法科大学院の統廃合 地方に配慮 欠かせない

 専門知識と教養を兼ね備えた人材を法曹界に送り出す。鳴り物入りで始まった法科大学院制度が、10年もたたずに転機を迎えている。

 政府の法曹養成制度検討会議が先週、司法試験の合格率が低い大学院に淘汰(とうた)を迫る提言をまとめた。

 2004年にスタートした制度は合格者が伸び悩み、入学志願者は当初の5分の1にまで減った。既に入学者募集を打ち切ったところもある。

 今回の提言を踏まえ質、量ともに向上させる必要がある。併せて地方の実情にも即した改革へとつなげたい。

 提言の柱は、実績を挙げていない大学院に対し、定員減や統廃合を促したことである。政府には補助金の削減や教員派遣の中止を求め、改善が見込めない場合は修了者に司法試験の受験資格を与えないなどの強硬手段まで視野にあるとみられる。

 法科大学院は当初、修了者の7~8割が司法試験に合格すると期待されていた。ところが全国で74校も乱立し、定員割れが相次いだ。ここ数年の合格率は平均で2割台に低迷する。

 法科大学院を出たのに司法試験に受からない。これでは「話が違う」と志願者たちが思うのも当然だろう。

 教育の質の低下はもはや見過ごせない。選別の時代に入るのもやむを得まい。

 一方で、法曹人の育成に力を入れてきた新設校などの芽を摘んでしまう懸念が残る。
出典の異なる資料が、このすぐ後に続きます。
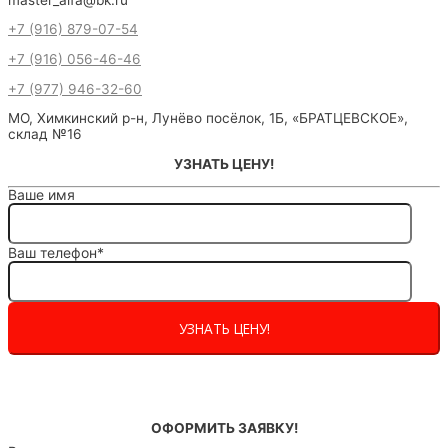
+7 (916) 879-07-54
+7 (916) 056-46-46
+7 (977) 946-32-60
МО, Химкинский р-н, Лунёво посёлок, 1Б, «БРАТЦЕВСКОЕ»,
склад №16
УЗНАТЬ ЦЕНУ!
Ваше имя
Ваш телефон*
ОФОРМИТЬ ЗАЯВКУ!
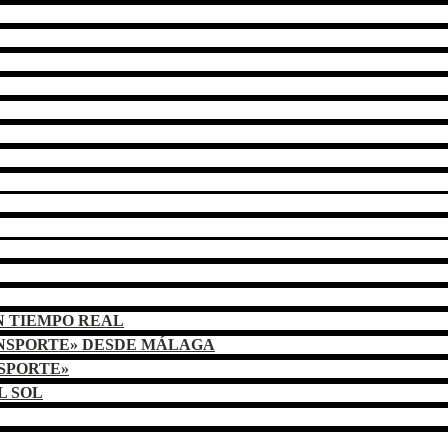
N TIEMPO REAL
ANSPORTE» DESDE MÁLAGA
NSPORTE»
L SOL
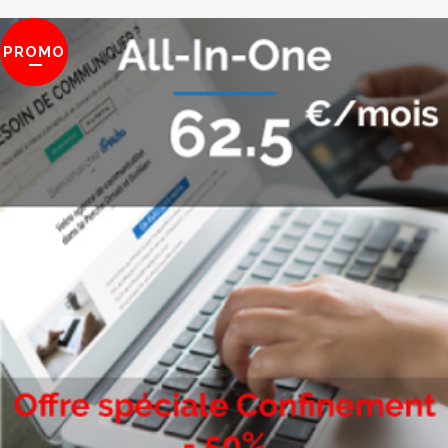
PROMO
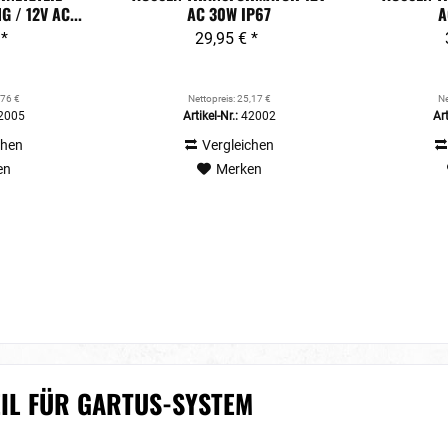
/ 12V AC...
C 30W IP67
C
 *
29,95 € *
,76 €
Nettopreis: 25,17 €
Ne
2005
Artikel-Nr.:
42002
Art
chen
Vergleichen
en
Merken
EIL FÜR GARTUS-SYSTEM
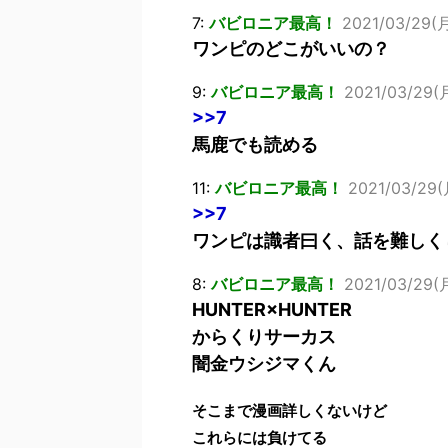
7:
バビロニア最高！
2021/03/29(月
ワンピのどこがいいの？
9:
バビロニア最高！
2021/03/29(
>>7
馬鹿でも読める
11:
バビロニア最高！
2021/03/29(月
>>7
ワンピは識者曰く、話を難しく
8:
バビロニア最高！
2021/03/29(月
HUNTER×HUNTER
からくりサーカス
闇金ウシジマくん
そこまで漫画詳しくないけど
これらには負けてる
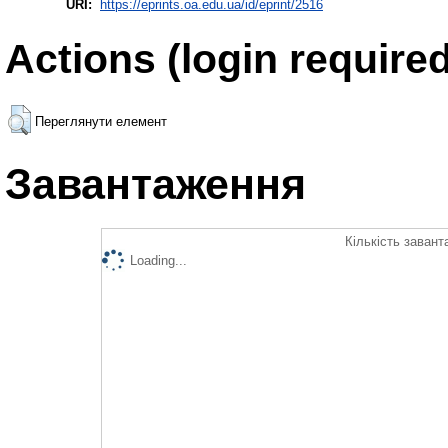
URI:
https://eprints.oa.edu.ua/id/eprint/2516
Actions (login required
Переглянути елемент
Завантаження
Кількість завант
Loading...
統廃合を促す具体策は、新たな検討会議が2年以内にまとめるという。合格率といった一律の物差しだけではなく、大学院側の改善計画などをくみ取る柔軟さが欠かせない。

 統廃合のしわ寄せは、小規模の大学院が目立つ地方への影響が予想される。その結果、都市部にばかり大学院が残れば卒業後もそのまま、地方に戻らない人が増えかねない。
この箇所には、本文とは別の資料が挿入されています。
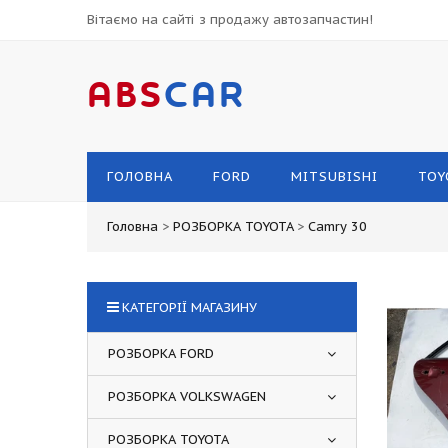
Вітаємо на сайті з продажу автозапчастин!
ABS
CAR
ГОЛОВНА
FORD
MITSUBISHI
TOY
Головна
>
РОЗБОРКА TOYOTA
>
Camry 30
КАТЕГОРІЇ МАГАЗИНУ
РОЗБОРКА FORD
РОЗБОРКА VOLKSWAGEN
РОЗБОРКА TOYOTA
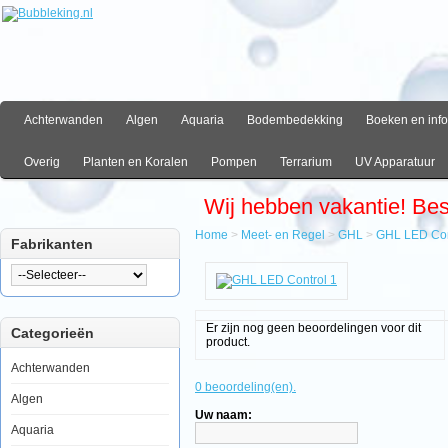
Achterwanden
Algen
Aquaria
Bodembedekking
Boeken en info
Overig
Planten en Koralen
Pompen
Terrarium
UV Apparatuur
Wij hebben vakantie! Be
Home
>
Meet- en Regel
>
GHL
>
GHL LED Con
Fabrikanten
Home
Meet-
en
Regel
Er zijn nog geen beoordelingen voor dit
Categorieën
GHL
product.
GHL
LED
Achterwanden
Control
0 beoordeling(en).
1
Algen
Uw naam:
Aquaria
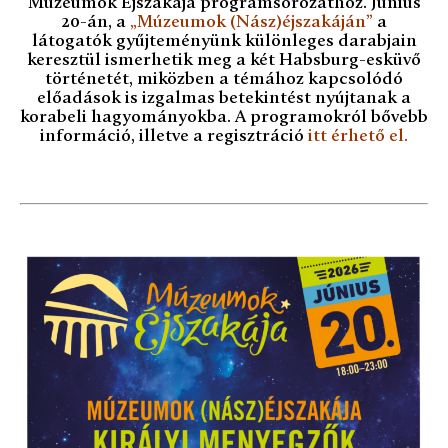
Múzeumok Éjszakája programsorozathoz. Június
20-án, a
„Múzeumok (Nász)éjszakáján”
a
látogatók gyűjteményünk különleges darabjain
keresztül ismerhetik meg a két Habsburg-esküvő
történetét, miközben a témához kapcsolódó
előadások is izgalmas betekintést nyújtanak a
korabeli hagyományokba. A programokról bővebb
információ, illetve a regisztráció
itt érhető el
.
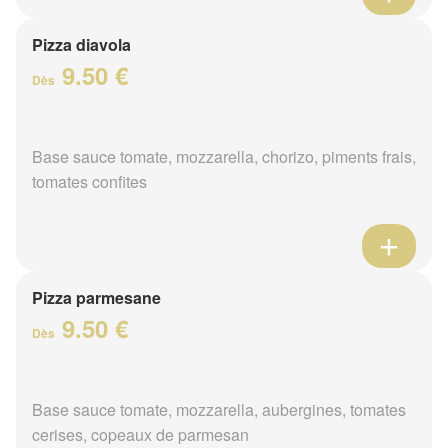
Pizza diavola
9.50 €
Dès
Base sauce tomate, mozzarella, chorizo, piments frais,
tomates confites
Pizza parmesane
9.50 €
Dès
Base sauce tomate, mozzarella, aubergines, tomates
cerises, copeaux de parmesan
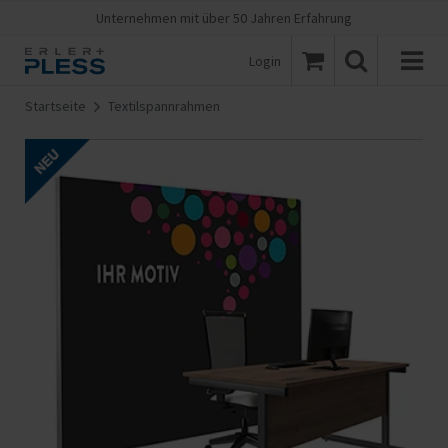
Unternehmen mit über 50 Jahren Erfahrung
Login
Startseite
Textilspannrahmen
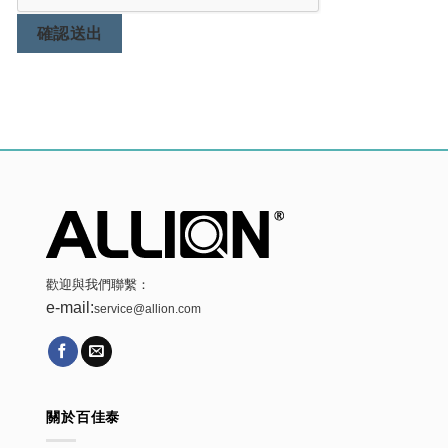
確認送出
歡迎與我們聯繫：
e-mail:
service@allion.com
關於百佳泰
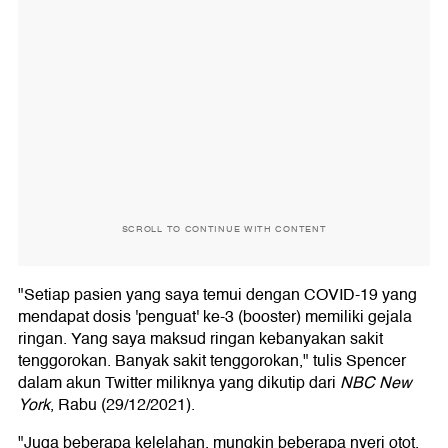
SCROLL TO CONTINUE WITH CONTENT
"Setiap pasien yang saya temui dengan COVID-19 yang
mendapat dosis 'penguat' ke-3 (booster) memiliki gejala
ringan. Yang saya maksud ringan kebanyakan sakit
tenggorokan. Banyak sakit tenggorokan," tulis Spencer
dalam akun Twitter miliknya yang dikutip dari
NBC New
York
, Rabu (29/12/2021).
"Juga beberapa kelelahan, mungkin beberapa nyeri otot.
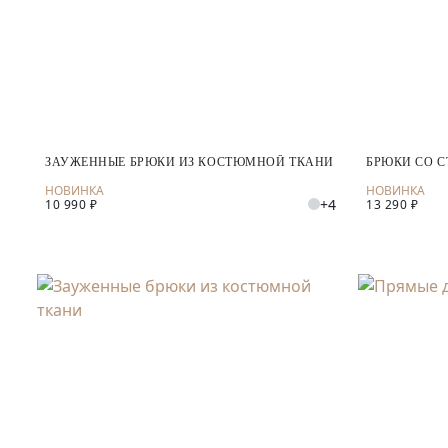
ЗАУЖЕННЫЕ БРЮКИ ИЗ КОСТЮМНОЙ ТКАНИ
БРЮКИ СО 
+4
10 990 ₽
13 290 ₽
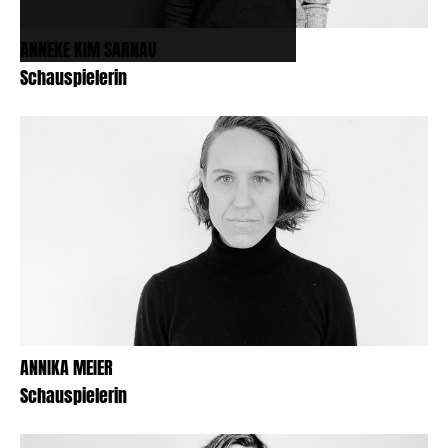
ANNEKE KIM SARNAU
Schauspielerin
ANNIKA MEIER
Schauspielerin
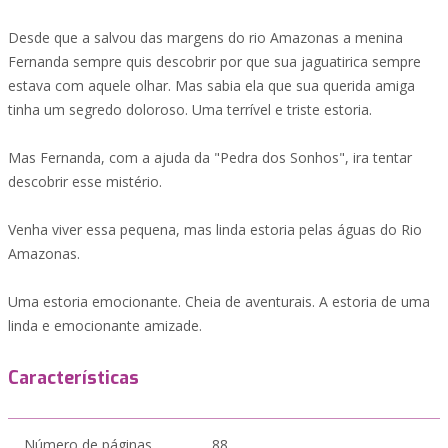
Desde que a salvou das margens do rio Amazonas a menina
Fernanda sempre quis descobrir por que sua jaguatirica sempre
estava com aquele olhar. Mas sabia ela que sua querida amiga
tinha um segredo doloroso. Uma terrível e triste estoria.
Mas Fernanda, com a ajuda da "Pedra dos Sonhos", ira tentar
descobrir esse mistério.
Venha viver essa pequena, mas linda estoria pelas águas do Rio
Amazonas.
Uma estoria emocionante. Cheia de aventurais. A estoria de uma
linda e emocionante amizade.
Características
Número de páginas
88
 医師と同様、弁護士は暮らしの安全や安心を支える地域資源である。頼りがいのある法律家を身近に数多く育てるという、法科大学院導入の原点を忘れてはなるまい。

 人口が都市部に集中し、地方が過疎にあえぐ。アンバランスが弁護士の世界でも広がらないような具体策が求められる。

 例えば、地方自治体が弁護士を職員として雇い入れる試みを促すことも考えられよう。欧米では一般的だが、日本ではまだ広がっていない。

 地方分権の時代には、必要な条例を自ら制定する姿勢が欠かせない。国や都道府県に追随するのではなく、法的な視点から政策を考える能力が求められつつある。市民サービスの向上にもつながる。

 法曹養成機関の在り方としては、島根大の山陰法科大学院が構想を打ち出した「広域連合法科大学院」が一つの方向性を示しているだろう。

 国公私立を問わず他大学と連携し、テレビ電話などを通じた遠隔授業も提供する計画である。単独では15年度に停止する入学者募集でも連携を図る。都市部に劣らない教育の提供は、志願者にとっても魅力に映るはずである。

 法曹人が活動できる場を地方でも広げ、地域づくりに生かしていくことの重要性をあらためて共有したい。